Catalogue of billions of phrases from 107 million papers could ease computerized searching of the literature.
From Ian I learned about a Giant, free index to world’s research papers released online. The General Index, as it is called, makes ngrams of up to 5 words available with pointers to relevant journal articles.
The massive index is available from the Internet Archive here. Here is how it is described.
Public Resource, a registered nonprofit organization based in California, has created a General Index to scientific journals. The General Index consists of a listing of n-grams, from unigrams to five-grams, extracted from 107 million journal articles.
The General Index is non-consumptive, in that the underlying articles are not released, and it is transformative in that the release consists of the extraction of facts that are derived from that underlying corpus. The General Index is available for free download with no restrictions on use. This is an initial release, and the hope is to improve the quality of text extraction, broaden the scope of the underlying corpus, provide more sophisticated metrics associated with terms, and other enhancements.

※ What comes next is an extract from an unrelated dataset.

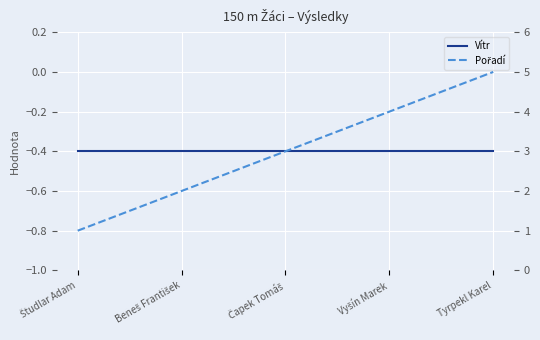

Which series has the largest range (max minus min)?

Pořadí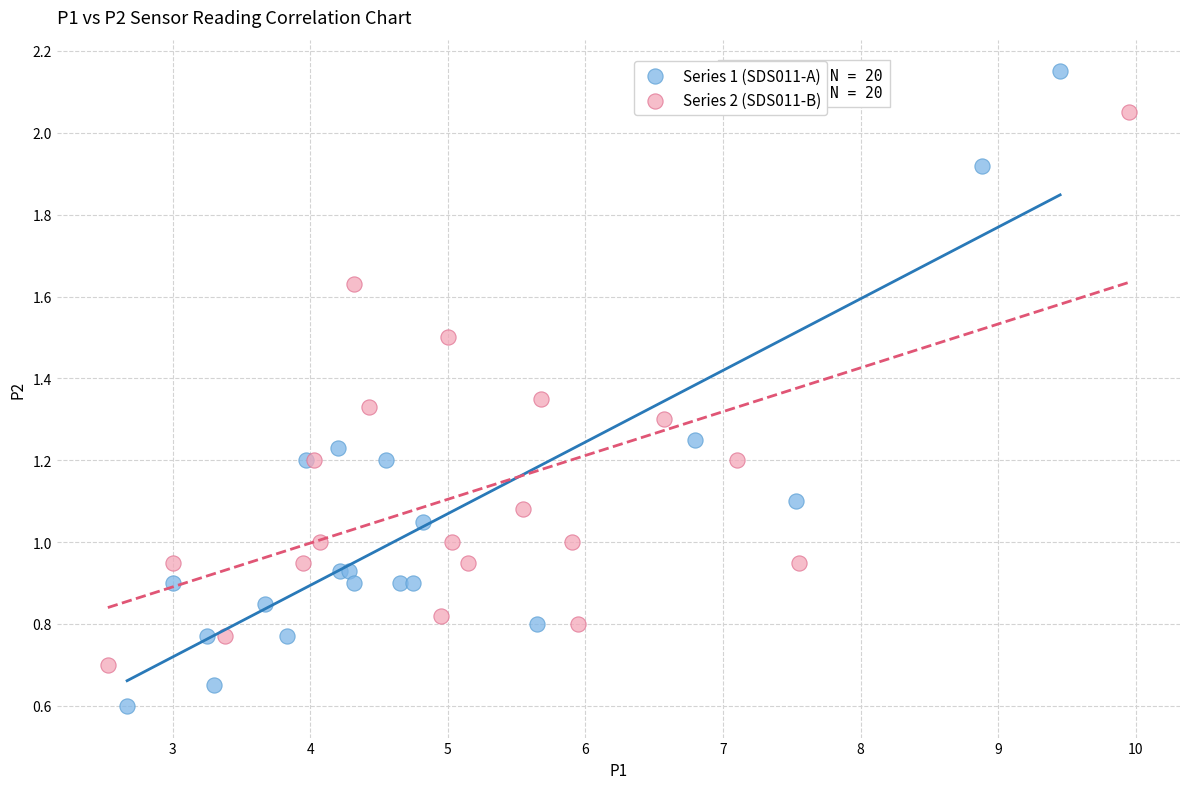

Which series contains the highest Y value?

Series 1 (SDS011-A)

Access to the full corpus of scholarly journals is an essential facility to the practice of science in our modern world. The General Index is an invaluable utility for researchers who wish to search for articles about plants, chemicals, genes, proteins, materials, geographical locations, and other entities of interest. The General Index allows scholars and students all over the world to perform specialized and customized searches within the scope of their disciplines and research over the full corpus.
Access to knowledge is a human right and the increase and diffusion of knowledge depends on our ability to stand on the shoulders of giants. We applaud the release of the General Index and look forward to the progress of this worthy endeavor.
There must be some neat uses of this. I wonder if someone like Google might make a diachronic viewer similar to their Google Books Ngram Viewer available?